2. Denken im Sinne der formalen Logik

Es ist eine alte Frage, welche Rolle die formale Logik im Denkprozess spielt. Immer wieder wird die formale Logik als Garant für „richtiges“ Denken angesehen (vgl. Asanger & Wenninger, 1999, S. 100). Was aber „macht“ die Logik? Die aristotelische (traditionelle) Logik unterscheidet nur zwischen „wahr“ und „falsch“. Nichts kann danach zugleich wahr und falsch sein. Geprüft werden die formalen Bedingungen, unter denen Folgerungen wahr oder falsch sind. Dazu sucht die traditionelle Logik nach Kennzeichen, welche die Genauigkeit, Gültigkeit und Widerspruchsfreiheit von allgemeinen Begriffen, Urteilen und Schlussfolgerungen garantieren (s. Wertheimer, 1943, S. 7). Wertheimer (vgl. 1943, S. 7) zählt folgende Operationen auf, die für die traditionelle Logik charakteristisch sind:

- Definition
- Vergleich und Unterscheidung
- Analyse, Abstraktion und Verallgemeinerung o Bildung von Syllogismen[[2]] usw.

Bestimmte Kombinationen von Behauptungen ermöglichen wieder neue, richtige Behauptungen. Das Kernstück bilden die sog. Syllogismen. Die traditionelle Logik stellt verschiedene syllogistische Formen auf. Werden diese berücksichtigt, so wird die Richtigkeit einer Schlussfolgerung garantiert (vgl. Wertheimer, 1943, S. 6). Oft wird die Syllogistik auch als „deduktive Logik“ bezeichnet. Es geht hier nur um das explizite Schlussfolgern. Was aber hat das mit dem, was wir als „Denken“ bezeichnen, zu tun? Max Wertheimer fühlt sich durch die Regeln der traditionellen Logik „an ein Polizeihandbuch zur Verkehrsregelung erinnert“ (1943, S. 7). Er durchleuchtet die traditionelle Logik kritisch (vgl. 1943, S. 12). Er erkennt an, dass sie die Kritikfähigkeit fördert, da sie bei jedem Schritt Schärfe und Strenge fordert. Dennoch kann sie kein produktives Denken hervorbringen. Der Denkende denkt zwar exakt, läuft jedoch Gefahr, leer und sinnlos zu denken. J. St. Mill behauptet, dass die deduktive Logik zwar zum Aufbau einer Wissenschaft nützlich sei, jedoch kaum etwas zur Gewinnung neuen Wissens beitragen könne (vgl. Asanger & Wenninger, 1999, S. 100).
_____
[AUFGABE A] Schreib aus den Datensatzzeilen unten alles unverändert ab, vom Beginn der Zeilen bis einschließlich der Zeile mit „crop: left 7.868%, top“.

[Einträge aus einem Datensatz]
_____
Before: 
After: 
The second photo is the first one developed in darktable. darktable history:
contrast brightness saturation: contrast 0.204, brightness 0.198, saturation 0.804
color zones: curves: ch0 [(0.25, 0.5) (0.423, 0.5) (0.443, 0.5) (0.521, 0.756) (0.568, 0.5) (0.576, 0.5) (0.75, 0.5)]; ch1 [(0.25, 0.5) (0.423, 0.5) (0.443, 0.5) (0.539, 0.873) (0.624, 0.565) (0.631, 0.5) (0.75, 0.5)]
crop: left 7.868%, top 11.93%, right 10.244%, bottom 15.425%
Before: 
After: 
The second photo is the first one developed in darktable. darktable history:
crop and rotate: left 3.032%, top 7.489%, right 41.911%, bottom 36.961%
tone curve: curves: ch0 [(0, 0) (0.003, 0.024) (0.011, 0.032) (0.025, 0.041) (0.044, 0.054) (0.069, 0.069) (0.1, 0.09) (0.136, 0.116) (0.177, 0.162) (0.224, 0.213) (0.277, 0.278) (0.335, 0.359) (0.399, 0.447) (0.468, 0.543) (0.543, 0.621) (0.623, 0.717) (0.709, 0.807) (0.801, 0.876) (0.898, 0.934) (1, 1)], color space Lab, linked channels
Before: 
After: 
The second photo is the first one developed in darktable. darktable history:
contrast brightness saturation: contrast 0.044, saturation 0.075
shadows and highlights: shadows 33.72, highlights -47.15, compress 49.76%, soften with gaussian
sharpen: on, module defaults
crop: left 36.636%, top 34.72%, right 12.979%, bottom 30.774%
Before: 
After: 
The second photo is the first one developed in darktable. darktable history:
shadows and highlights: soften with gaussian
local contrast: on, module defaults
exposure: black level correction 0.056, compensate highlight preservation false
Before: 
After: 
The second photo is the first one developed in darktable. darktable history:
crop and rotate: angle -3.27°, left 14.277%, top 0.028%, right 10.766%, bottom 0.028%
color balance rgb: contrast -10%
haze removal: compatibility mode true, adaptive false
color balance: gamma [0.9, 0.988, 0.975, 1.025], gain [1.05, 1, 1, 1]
_____
[AUFGABE B] Welche Eigenschaften sollen laut dem Text über formale Logik die Kennzeichen der traditionellen Logik bei allgemeinen Begriffen, Urteilen und Schlussfolgerungen garantieren? Zähle sie alle auf.

[ANTWORT A]
Before: 
After: 
The second photo is the first one developed in darktable. darktable history:
contrast brightness saturation: contrast 0.204, brightness 0.198, saturation 0.804
color zones: curves: ch0 [(0.25, 0.5) (0.423, 0.5) (0.443, 0.5) (0.521, 0.756) (0.568, 0.5) (0.576, 0.5) (0.75, 0.5)]; ch1 [(0.25, 0.5) (0.423, 0.5) (0.443, 0.5) (0.539, 0.873) (0.624, 0.565) (0.631, 0.5) (0.75, 0.5)]
crop: left 7.868%, top 11.93%, right 10.244%, bottom 15.425%

[ANTWORT B] Genauigkeit, Gültigkeit, Widerspruchsfreiheit